On Jan 31, 2013, at 5:08 PM, Ray Soucy <rps@maine.edu> wrote:
1. Must sell dark fiber to any purchaser. 2. Must sell dark fiber to all purchasers on equal terms. (There must be a published price list and there cannot be deviations from that price list. If the price list is modified, existing customers receive the new pricing at the beginning of their next billing cycle.) 3. May provide value-added L2 services 4. If L2 services are provided, they are also subject to rule 2. 5. May not sell L3 or higher level services. 6. May not hold ownership or build any form of alliance or affiliation with a provider of L3 or higher level services.
I think rule #3 is the kind of thing that sounds like a good idea, but ends up being abused in practice.
Certainly without rule 4, yes. However, with rules 4,5,6, I think that overcomes most of the issues that result from rule 3. If you don't have rule 3, there are a lot of areas where it simply won't be cost effective for ANYONE to come to the MMR and thus you don't get any benefit.

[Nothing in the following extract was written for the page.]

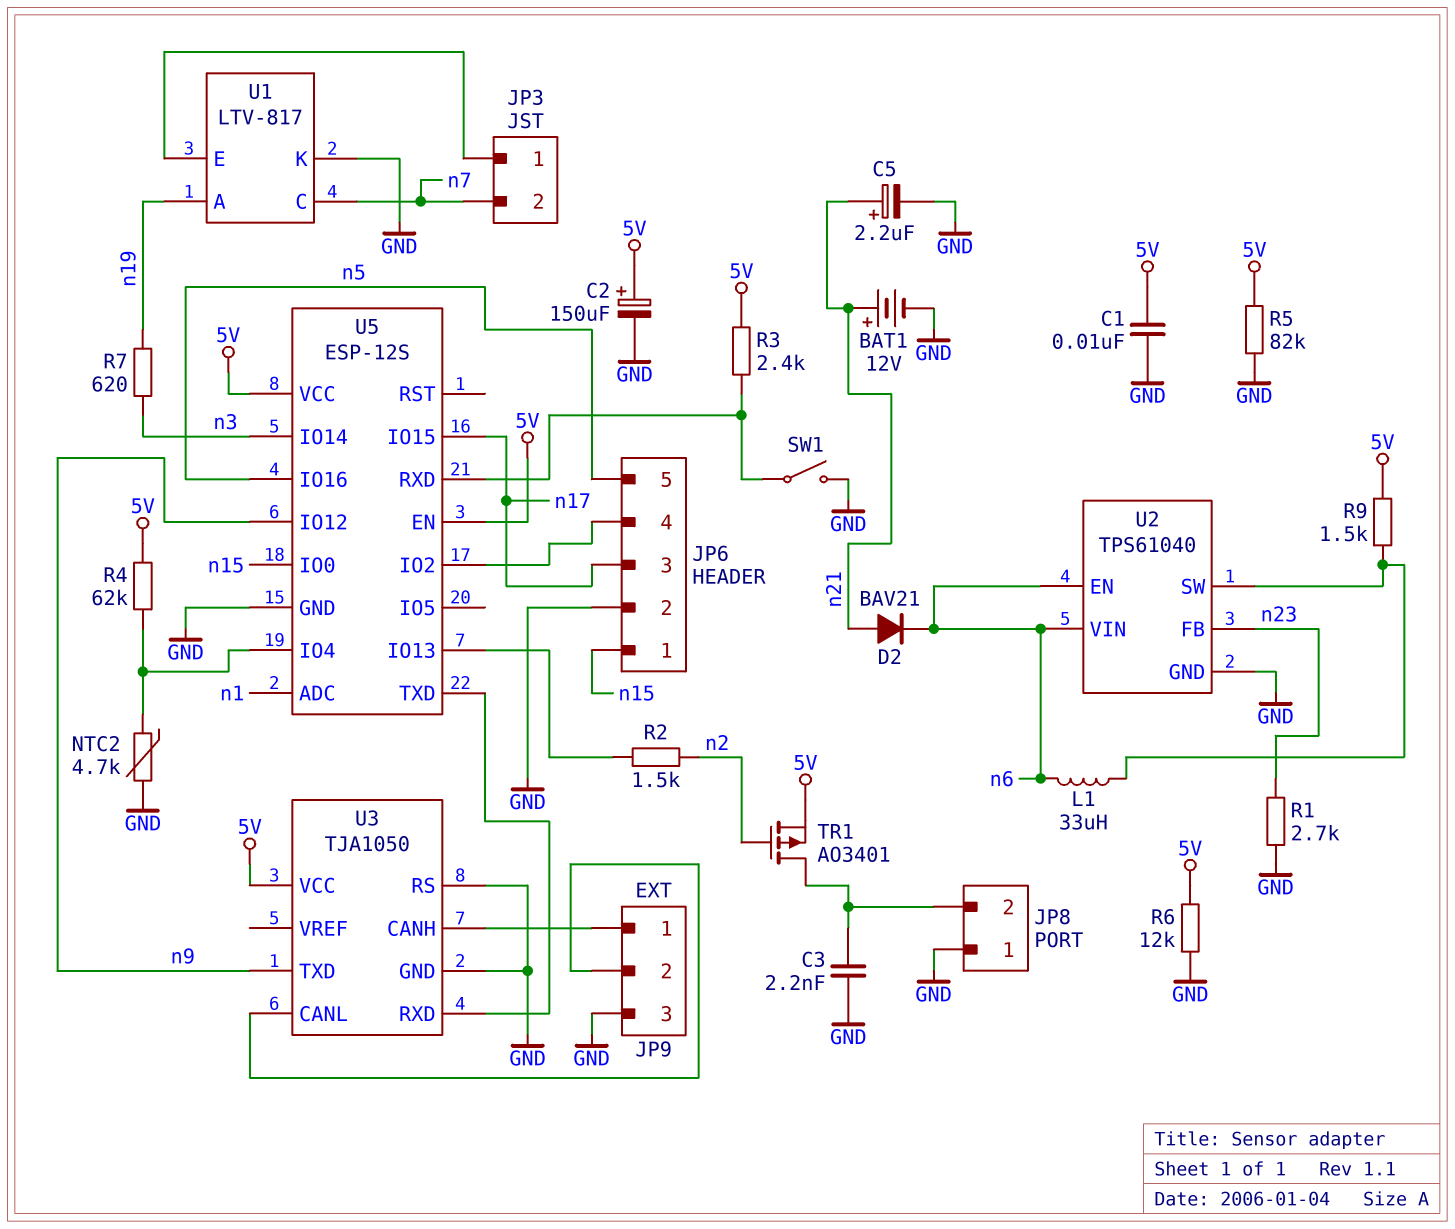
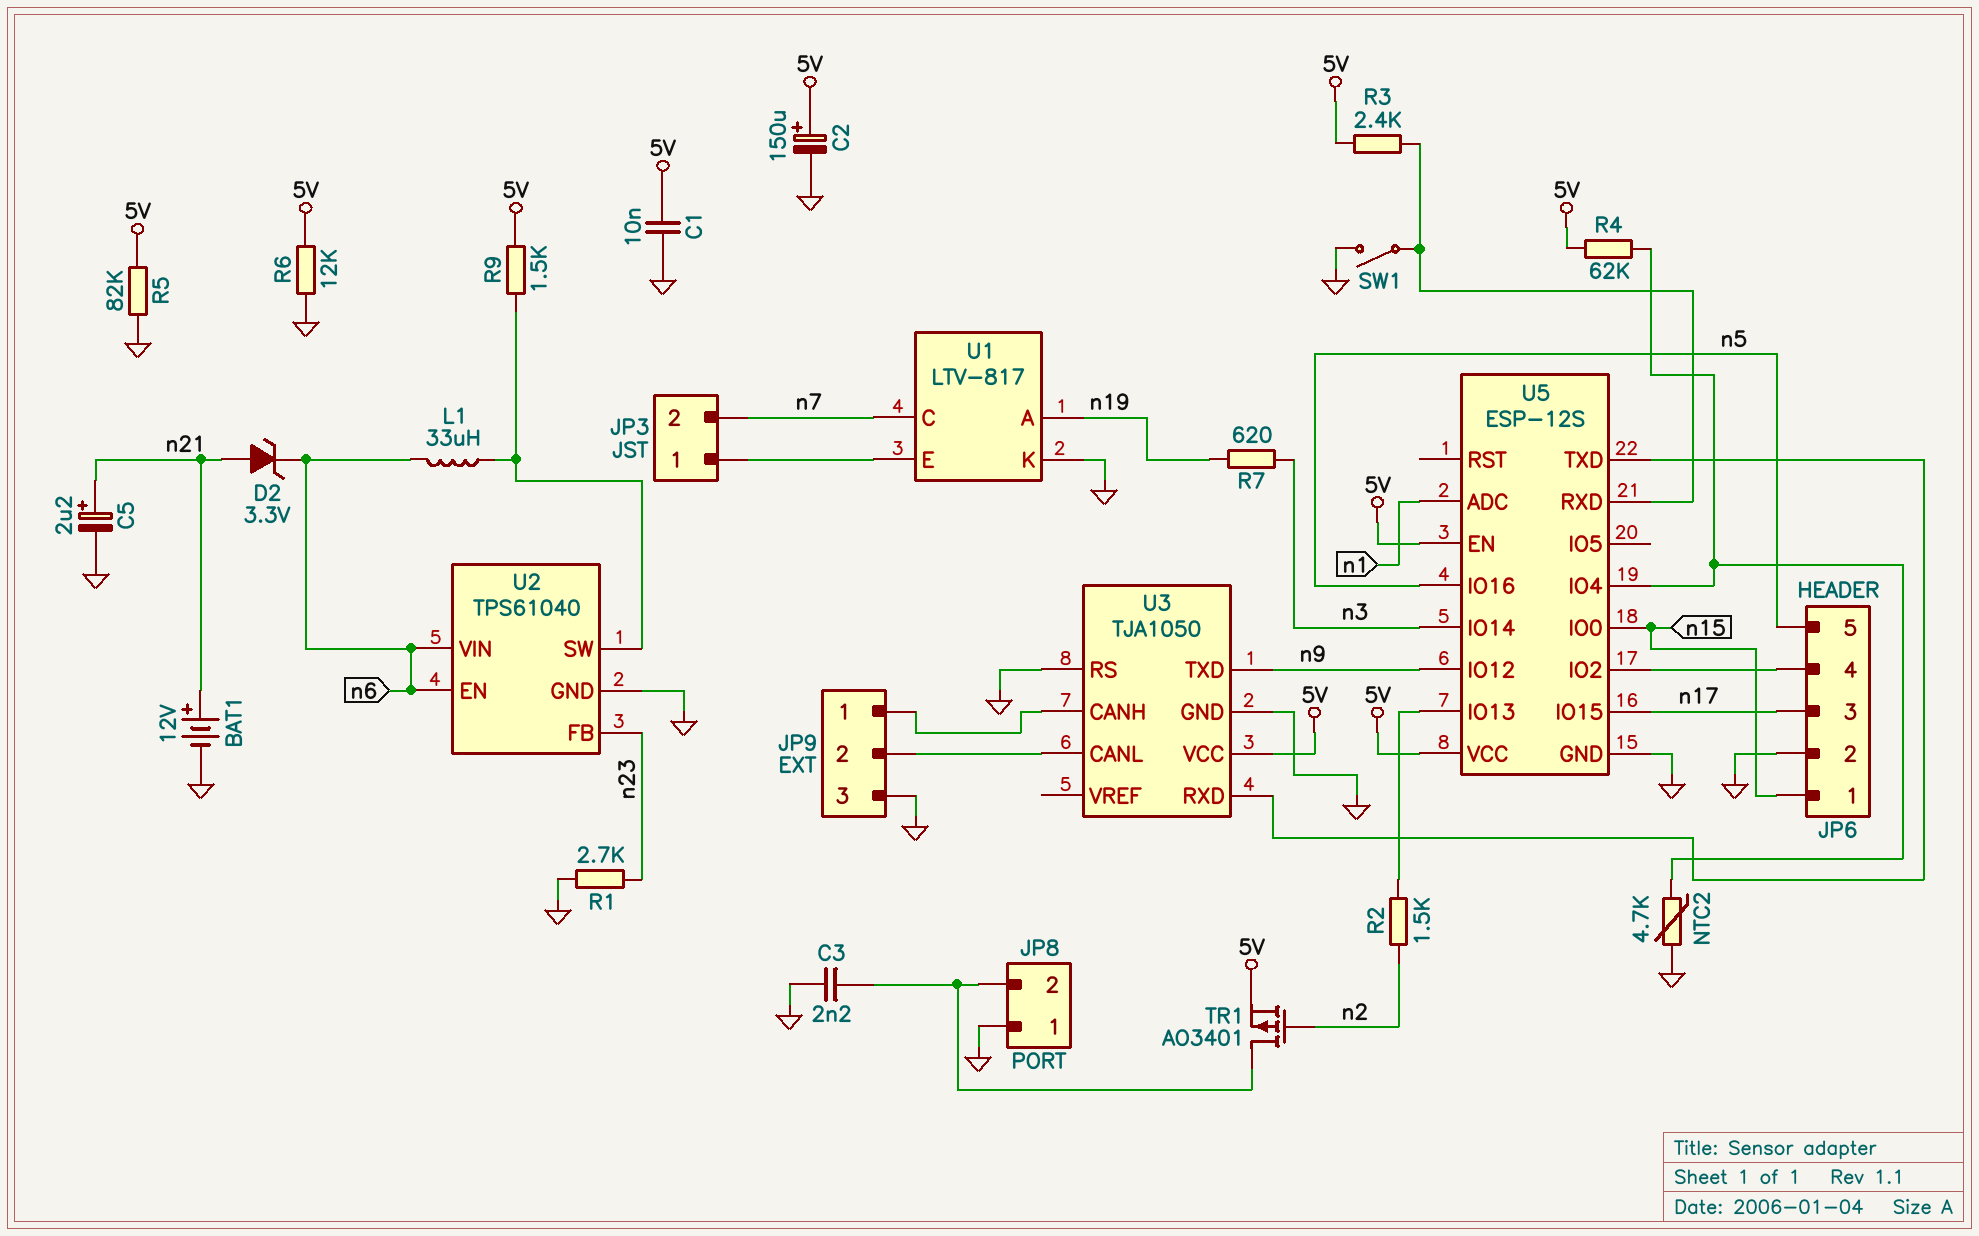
D2: diode BAV21 (A n21, K n6) -> zener 3.3V (A n21, K n6)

My personal view is that you really want that separation in place. You don't want a situation where the dark fiber provider gives priority to their L2 outages and get's around to their competitors later.
Ideally, I agree with you, but to cover all cases, you also have to make sure that you have some set of L2 providers before you can do that. Further, I'm suggesting that the natural place for this in most cases is to be operated by the muni not a business.
Businesses are in the business of profit. Nothing wrong with that, but if you want it to be a fair playing field you need to avoid this kind of conflict of interest.
Agreed.
We've seen the same behavior with ILECs and small ISPs. They were required to open up their network to competing ISPs, but did everything they could to make it as difficult as possible. You really want to create a situation where that temptation isn't even there.
Except this kind of chicanery has always involved L3+ services in the past.
We've also seen that when left up to the private sector even last-mile solutions suffer from the same cherry-picking of "profitable" locations to service: example would be an apartment complex having fiber delivered vs. a house next door not having fiber delivered. You can't really blame the private sector for it, but if you want the idea of FTTH to be a universal service, you really need to apply the public utility model to it.